Oppure forse Dio esiste ma a volte penso che ci siano due Dio, ognuno dei quali e’ convinto che a prendersi cura di me sia l'altro.
Ma basta pensare, tra l’altro è una cosa che mi fa sempre venire il mal di testa: è ora di dormire.
Fermo la macchina in un bellissimo posto tra alberi dalle foglie color arancio, verde e giallo.
Non è che è autunno, è che sono ubriaco.
Eh sì è proprio una goduria addormentarsi nella propria macchina!
Ci si può addormentare subito, con ancora negli occhi il viso della bella ragazza con cui si è appena parlato, si fanno sogni assurdi e si dorme il minimo indispensabile, poi all’alba si fa colazione con le paste calde.
Prima di mettermi a dormire quasi mi dimenticavo, mi mordo un braccio ahia che male.
Ma ho detto ai miei amici che andavo a fare un’orgia e non posso presentarmi al bar domani senza neanche un livido.
Spengo il radio, giù i ribaltabili, via il telefonino, le chiavi, il portafoglio.
Mi tolgo la camicia, le scarpe, i pantaloni, la maglietta. E’ proprio caldo, dato che è buio e isolato quasi quasi mi tolgo anche l’intimo in raso,
Poi via anche i libri, musica, letteratura, TV.

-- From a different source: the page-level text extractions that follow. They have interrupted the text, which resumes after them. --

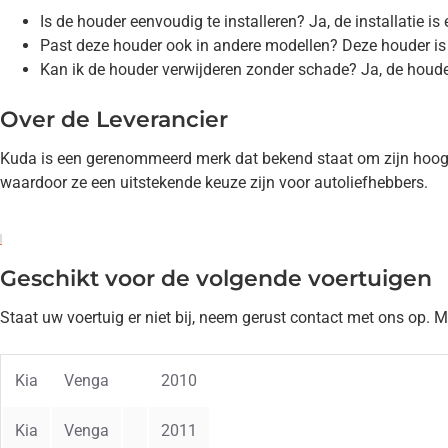
Is de houder eenvoudig te installeren? Ja, de installatie 
Past deze houder ook in andere modellen? Deze houder is
Kan ik de houder verwijderen zonder schade? Ja, de houde
Over de Leverancier
Kuda is een gerenommeerd merk dat bekend staat om zijn hoogwaar
waardoor ze een uitstekende keuze zijn voor autoliefhebbers.
Geschikt voor de volgende voertuigen
Staat uw voertuig er niet bij, neem gerust contact met ons op. 
Kia
Venga
2010
Kia
Venga
2011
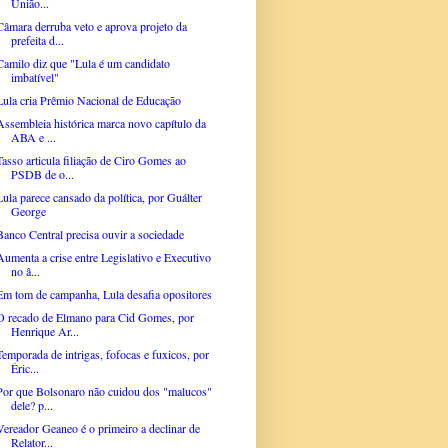
União...
Câmara derruba veto e aprova projeto da
prefeita d...
Camilo diz que "Lula é um candidato
imbatível"
Lula cria Prêmio Nacional de Educação
Assembleia histórica marca novo capítulo da
ABA e ...
Tasso articula filiação de Ciro Gomes ao
PSDB de o...
Lula parece cansado da política, por Guálter
George
Banco Central precisa ouvir a sociedade
Aumenta a crise entre Legislativo e Executivo
no â...
Em tom de campanha, Lula desafia opositores
O recado de Elmano para Cid Gomes, por
Henrique Ar...
Temporada de intrigas, fofocas e fuxicos, por
Éric...
Por que Bolsonaro não cuidou dos "malucos"
dele? p...
Vereador Geaneo é o primeiro a declinar de
Relator...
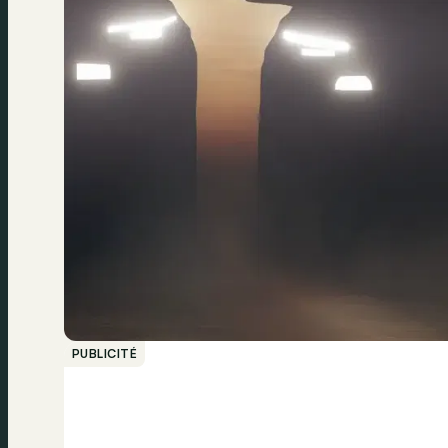
PUBLICITÉ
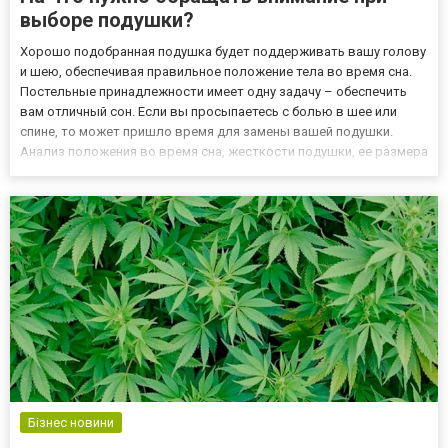
выборе подушки?
Хорошо подобранная подушка будет поддерживать вашу голову
и шею, обеспечивая правильное положение тела во время сна.
Постельные принадлежности имеет одну задачу – обеспечить
вам отличный сон. Если вы просыпаетесь с болью в шее или
спине, то может пришло время для замены вашей подушки.
Анализ положения во время сна, жесткости подушки, ее размера
и типа заполнения поможет вам выбрать подушку для сна,
обеспечивающую максимальный комфорт. Позиция, в которой
вы...
Бізнес новини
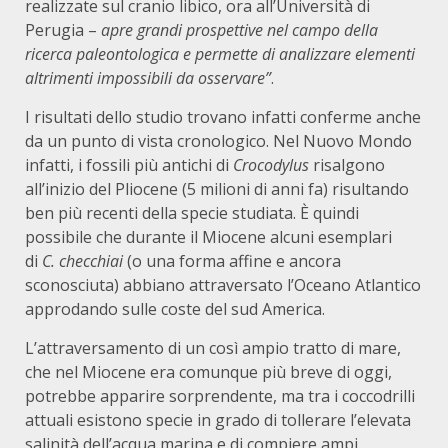
realizzate sul cranio libico, ora all’Università di
Perugia –
apre grandi prospettive nel campo della
ricerca paleontologica e permette di analizzare elementi
altrimenti impossibili da osservare”
.
I risultati dello studio trovano infatti conferme anche
da un punto di vista cronologico. Nel Nuovo Mondo
infatti, i fossili più antichi di
Crocodylus
risalgono
all’inizio del Pliocene (5 milioni di anni fa) risultando
ben più recenti della specie studiata. È quindi
possibile che durante il Miocene alcuni esemplari
di
C. checchiai
(o una forma affine e ancora
sconosciuta) abbiano attraversato l’Oceano Atlantico
approdando sulle coste del sud America.
L’attraversamento di un così ampio tratto di mare,
che nel Miocene era comunque più breve di oggi,
potrebbe apparire sorprendente, ma tra i coccodrilli
attuali esistono specie in grado di tollerare l’elevata
salinità dell’acqua marina e di compiere ampi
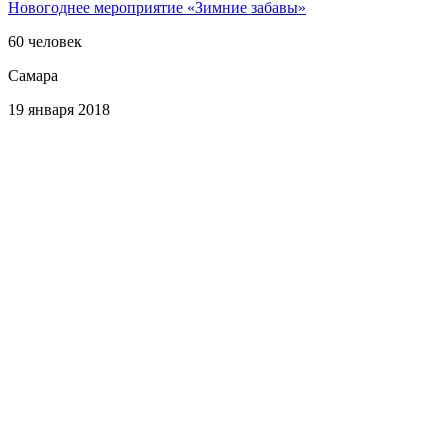
Новогоднее мероприятие «Зимние забавы»
60 человек
Самара
19 января 2018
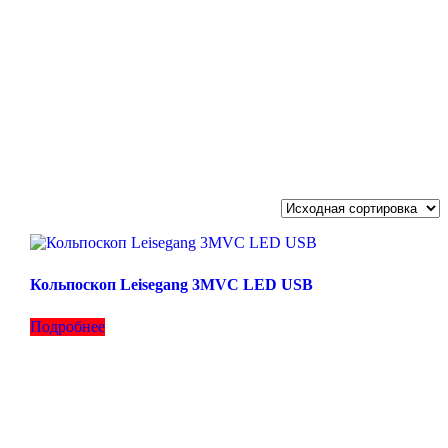
Кольпоскоп Leisegang 3MVC LED USB
Подробнее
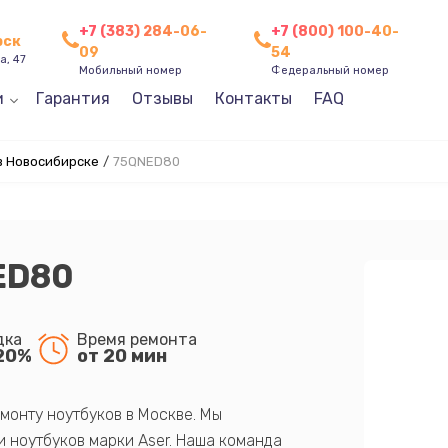
+7 (383) 284-06-
+7 (800) 100-40-
рск
09
54
а, 47
Мобильный номер
Федеральный номер
и
Гарантия
Отзывы
Контакты
FAQ
в Новосибирске
/
75QNED80
ED80
дка
Время ремонта
20%
от 20 мин
монту ноутбуков в Москве. Мы
 ноутбуков марки Aser. Наша команда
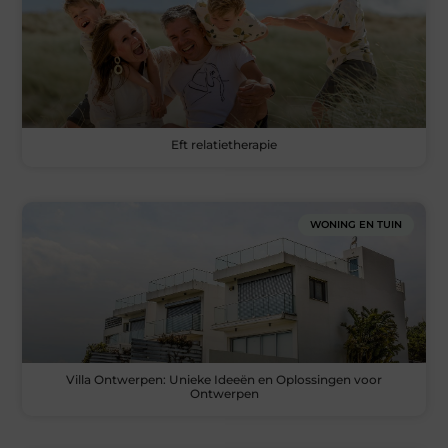
Eft relatietherapie
WONING EN TUIN
Villa Ontwerpen: Unieke Ideeën en Oplossingen voor
Ontwerpen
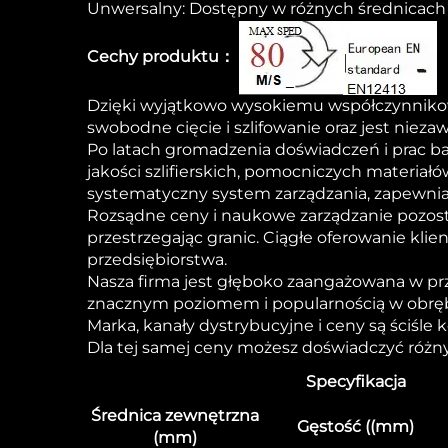
Unwersalny: Dostępny w różnych średnicach 
Cechy produktu：
Dzięki wyjątkowo wysokiemu współczynnikow
swobodne cięcie i szlifowanie oraz jest niez
Po latach gromadzenia doświadczeń i prac b
jakości szlifierskich, pomocniczych materia
systematyczny system zarządzania, zapewniaj
Rozsądne ceny i naukowe zarządzanie pozost
przestrzegając granic. Ciągłe oferowanie kl
przedsiębiorstwa.
Nasza firma jest głęboko zaangażowana w przem
znacznym poziomem i popularnością w obręb
Marka, kanały dystrybucyjne i ceny są ściśle
Dla tej samej ceny możesz doświadczyć różnyc
Specyfikacja
Średnica zewnętrzna
Gęstość ((mm)
(mm)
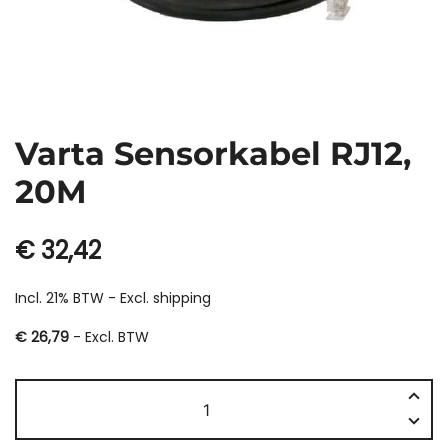
Varta Sensorkabel RJ12,
20M
€
32,42
Incl. 21% BTW - Excl.
shipping
€
26,79
- Excl. BTW
Varta
Sensorkabel
RJ12,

Mi tolgo anche Bukowski, De Andrè, Bucarest, poesia, Vasco Rossi, democrazia, letteratura, Woody Allen, Salisburgo, Fallaci, la vodka, Lovecraft, la sintassi, Another Brick In The Wall, la cattedrale, Allan Poe, L’Occidente, gli sbagli, Sandra Bullock, la grammatica, Le Ali della Libertà, Gli Ex Ma Davvero Si Dimenticano, il mare e via Erica Jong.
Via tutto.
Ma mi sento nudo, mi sa che mi rimetto almeno le mutande.
Dove vuoi essere domani?
Ero seduto fuori dal bar facendo quello che si fa di solito, vale a dire guardare passare le ragazze facendo commenti spinti.
Poi guardo le nuvole enormi che solcano il cielo e penso a quanto sono piccolo ed insignificante.
Poi guardo l’immensità del cielo e mi sento piccolo ed insignificante.
Poi guardo un uccello che solca il cielo e mi sento di nuovo piccolo e insignificante.
Poi ho guardato le case, le automobili, i lampioni, l’asfalto, i cartelli stradali e ancora ho avuto la sensazione di essere ecc. ecc.
Ho guardato anche il bicchiere di birra che avevo in mano e di nuovo mi sono sentito piccolo ed insignificante, insomma qualsiasi cosa guardassi mi faceva sentire piccolo e insignificante.
Ho un sospetto, non è che in effetti è ciò che sono?
Devo assolutamente fare qualcosa per essere meno piccolo ed insignificante. Ho trovato, mangerò di più, ingrasserò e così sarò di certo meno piccolo e insignificante.
Un signore molto garbato si rivolge a me dandomi del lei, che non so se hai presente è quella roba che si fa coi dottori, e mi chiede dove è Via Bentini.
Che bello, uno che mi rispetta! Allora non sono così piccolo e insignificante in fondo! Quasi piango dalla gioia.
Non so dove è Via Bentini ma gli dico che è al secondo semaforo a sinistra, non volevo deluderlo.